Maria Callas, nata nel 1923 a New York da genitori greci, si trasferì in Italia per affermarsi come una delle più celebri soprano di tutto il mondo. Quando la presentarono ad Onassis, lui ne rimase affascinato e la seguì in tournè in giro per il mondo: c’era un unico problema, entrambi erano sposati. Il marito di lei, Giovanni, aveva abbandonato il suo lavoro per diventare agente e manager della cantante, facendola diventare una stella. Onassis invitò i coniugi a bordo del suo yacth per una crociera, al termine della quale Maria lasciò il marito per diventare ufficialmente l’amante di Aristotele Onassis. Nei nove anni che seguirono lui la ricoprì di attenzioni e amore, gioielli, abiti e case ma le diede anche molta infelicità: quando Maria rimase incinta, lui la costrinse ad abortire e quando lei iniziò a perdere la voce, lui la definì “cantante da nightclub”. Ai concerti iniziò a essere ricoperta di fischi, ma finchè Ari l’amava, nulla le importava. Ma poi Aristotele incontrò Jaquelin Kennedy e perse la testa per lei. A questo punto Maria cercò invano di rimettere in piedi la sua carriera.

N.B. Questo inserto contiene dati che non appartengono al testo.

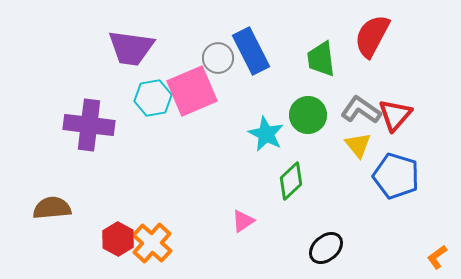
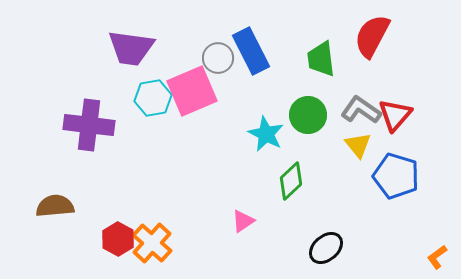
brown semicircle: moved 3 px right, 2 px up
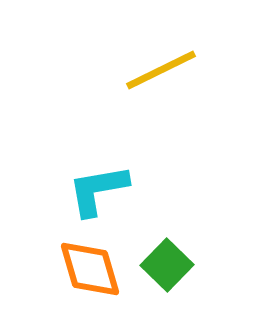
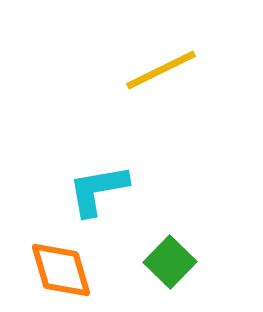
green square: moved 3 px right, 3 px up
orange diamond: moved 29 px left, 1 px down
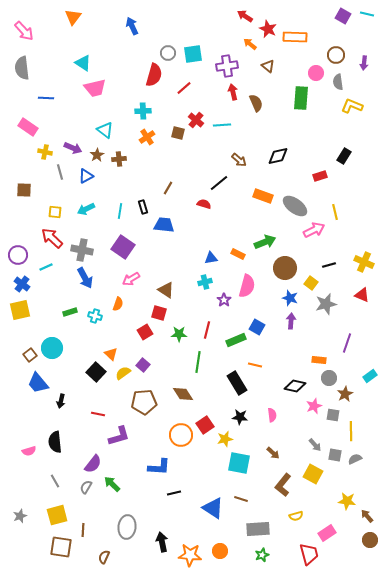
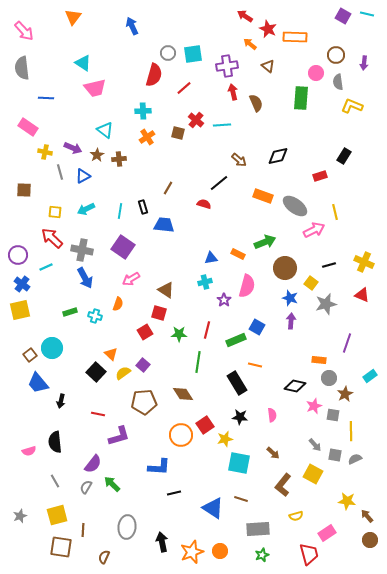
blue triangle at (86, 176): moved 3 px left
orange star at (190, 555): moved 2 px right, 3 px up; rotated 25 degrees counterclockwise
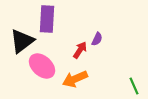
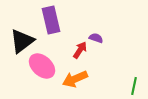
purple rectangle: moved 4 px right, 1 px down; rotated 16 degrees counterclockwise
purple semicircle: moved 1 px left, 1 px up; rotated 96 degrees counterclockwise
green line: rotated 36 degrees clockwise
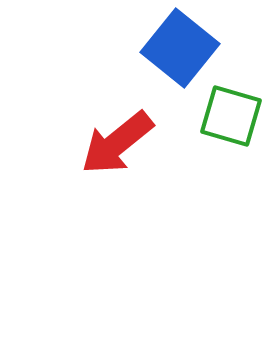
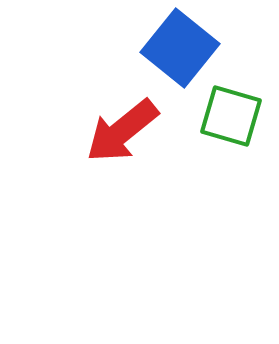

Poco dopo il suo matrimonio con la vedova Kennedy, Aristotele capì di aver sbagliato a ripudiare Maria e la rivolle nella sua vita finchè morì nel 1975. Vivere senza Ari per lei non aveva più senso e non riuscì mai a risollevare la sua vita: Maria morì per un attacco di cuore due anni dopo il suo amato. Gli amici della Callas dichiararono: “Dopo la morte di Ari non era stata più la stessa, il suo entusiasmo per la vita era scomparso. Maria non faceva che struggersi”.